>>>

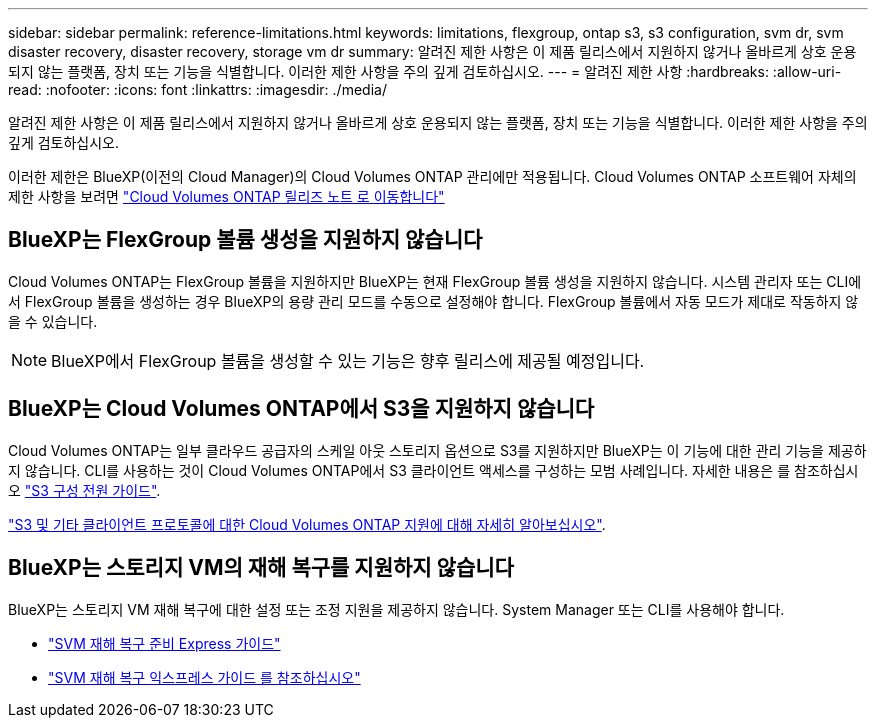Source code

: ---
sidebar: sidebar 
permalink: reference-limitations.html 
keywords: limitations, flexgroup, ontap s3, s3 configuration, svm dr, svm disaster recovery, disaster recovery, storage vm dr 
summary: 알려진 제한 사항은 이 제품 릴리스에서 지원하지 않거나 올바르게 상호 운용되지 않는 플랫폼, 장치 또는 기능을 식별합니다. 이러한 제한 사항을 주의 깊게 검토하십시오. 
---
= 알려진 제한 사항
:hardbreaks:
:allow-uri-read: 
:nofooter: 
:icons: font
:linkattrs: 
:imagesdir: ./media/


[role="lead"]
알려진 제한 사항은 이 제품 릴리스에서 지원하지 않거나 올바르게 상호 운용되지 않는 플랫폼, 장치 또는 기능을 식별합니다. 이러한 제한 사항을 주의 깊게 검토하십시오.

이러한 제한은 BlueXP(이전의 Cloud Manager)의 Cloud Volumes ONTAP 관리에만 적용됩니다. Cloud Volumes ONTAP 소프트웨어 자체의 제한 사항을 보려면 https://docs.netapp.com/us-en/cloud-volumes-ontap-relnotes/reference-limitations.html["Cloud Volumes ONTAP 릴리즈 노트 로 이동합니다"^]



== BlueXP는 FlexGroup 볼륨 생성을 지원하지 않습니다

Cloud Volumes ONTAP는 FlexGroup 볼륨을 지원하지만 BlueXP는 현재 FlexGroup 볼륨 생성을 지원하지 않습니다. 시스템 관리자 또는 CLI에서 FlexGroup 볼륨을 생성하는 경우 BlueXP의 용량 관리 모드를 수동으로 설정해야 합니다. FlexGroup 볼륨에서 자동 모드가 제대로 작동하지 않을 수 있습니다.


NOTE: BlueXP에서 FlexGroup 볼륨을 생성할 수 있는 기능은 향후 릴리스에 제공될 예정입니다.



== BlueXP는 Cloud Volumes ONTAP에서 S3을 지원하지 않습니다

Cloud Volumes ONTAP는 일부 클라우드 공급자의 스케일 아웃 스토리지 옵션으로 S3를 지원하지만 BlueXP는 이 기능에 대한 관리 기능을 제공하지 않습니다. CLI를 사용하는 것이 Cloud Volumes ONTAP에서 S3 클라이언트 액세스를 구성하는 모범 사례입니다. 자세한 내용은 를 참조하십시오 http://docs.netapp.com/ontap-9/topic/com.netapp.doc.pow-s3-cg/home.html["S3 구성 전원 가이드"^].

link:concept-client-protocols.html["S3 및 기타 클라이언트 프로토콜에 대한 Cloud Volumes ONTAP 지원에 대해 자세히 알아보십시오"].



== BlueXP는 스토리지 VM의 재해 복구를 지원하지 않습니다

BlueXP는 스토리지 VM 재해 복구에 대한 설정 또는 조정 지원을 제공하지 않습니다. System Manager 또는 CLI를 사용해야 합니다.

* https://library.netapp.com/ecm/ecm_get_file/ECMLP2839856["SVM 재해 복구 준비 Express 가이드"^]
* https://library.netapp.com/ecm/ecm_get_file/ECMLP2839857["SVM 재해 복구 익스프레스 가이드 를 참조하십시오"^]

<<<
>>>

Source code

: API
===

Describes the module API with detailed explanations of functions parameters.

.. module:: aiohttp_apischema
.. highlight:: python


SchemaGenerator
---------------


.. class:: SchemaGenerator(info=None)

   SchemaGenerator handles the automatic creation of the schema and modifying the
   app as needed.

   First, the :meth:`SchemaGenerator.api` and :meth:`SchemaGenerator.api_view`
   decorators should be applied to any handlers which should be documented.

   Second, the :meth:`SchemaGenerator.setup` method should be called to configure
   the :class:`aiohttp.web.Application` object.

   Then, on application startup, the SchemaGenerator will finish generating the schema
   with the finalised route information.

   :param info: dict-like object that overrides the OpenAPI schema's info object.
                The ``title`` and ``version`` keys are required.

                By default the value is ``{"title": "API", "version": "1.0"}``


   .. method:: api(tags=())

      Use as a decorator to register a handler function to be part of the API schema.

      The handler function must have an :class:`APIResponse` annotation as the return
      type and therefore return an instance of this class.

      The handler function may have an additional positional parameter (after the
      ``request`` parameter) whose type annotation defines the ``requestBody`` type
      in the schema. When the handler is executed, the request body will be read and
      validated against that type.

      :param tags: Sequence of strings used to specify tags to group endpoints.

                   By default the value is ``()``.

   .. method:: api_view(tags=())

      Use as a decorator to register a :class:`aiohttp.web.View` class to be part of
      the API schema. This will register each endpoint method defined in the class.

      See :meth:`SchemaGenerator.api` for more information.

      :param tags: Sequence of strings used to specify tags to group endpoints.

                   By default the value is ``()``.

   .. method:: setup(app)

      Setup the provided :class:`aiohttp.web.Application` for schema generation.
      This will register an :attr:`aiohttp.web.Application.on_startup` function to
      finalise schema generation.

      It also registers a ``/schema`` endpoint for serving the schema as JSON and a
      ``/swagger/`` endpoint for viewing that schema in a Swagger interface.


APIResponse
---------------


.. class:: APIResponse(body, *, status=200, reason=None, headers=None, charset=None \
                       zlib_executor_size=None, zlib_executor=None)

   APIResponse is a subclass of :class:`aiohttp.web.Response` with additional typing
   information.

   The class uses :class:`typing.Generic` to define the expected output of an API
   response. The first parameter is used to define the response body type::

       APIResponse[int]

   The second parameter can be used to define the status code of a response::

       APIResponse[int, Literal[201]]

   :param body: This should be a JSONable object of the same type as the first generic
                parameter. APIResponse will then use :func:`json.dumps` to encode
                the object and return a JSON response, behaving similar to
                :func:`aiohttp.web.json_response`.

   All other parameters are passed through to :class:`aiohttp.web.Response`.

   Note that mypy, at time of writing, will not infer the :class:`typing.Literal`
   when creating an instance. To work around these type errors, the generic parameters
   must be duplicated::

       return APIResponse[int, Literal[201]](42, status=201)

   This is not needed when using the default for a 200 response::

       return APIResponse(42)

<<<

- TASK STATEMENT
If a line in the entries contains "지원하지만", copy it.

- OUTPUT FOR THIS EXERCISE
Cloud Volumes ONTAP는 FlexGroup 볼륨을 지원하지만 BlueXP는 현재 FlexGroup 볼륨 생성을 지원하지 않습니다. 시스템 관리자 또는 CLI에서 FlexGroup 볼륨을 생성하는 경우 BlueXP의 용량 관리 모드를 수동으로 설정해야 합니다. FlexGroup 볼륨에서 자동 모드가 제대로 작동하지 않을 수 있습니다.
Cloud Volumes ONTAP는 일부 클라우드 공급자의 스케일 아웃 스토리지 옵션으로 S3를 지원하지만 BlueXP는 이 기능에 대한 관리 기능을 제공하지 않습니다. CLI를 사용하는 것이 Cloud Volumes ONTAP에서 S3 클라이언트 액세스를 구성하는 모범 사례입니다. 자세한 내용은 를 참조하십시오 http://docs.netapp.com/ontap-9/topic/com.netapp.doc.pow-s3-cg/home.html["S3 구성 전원 가이드"^].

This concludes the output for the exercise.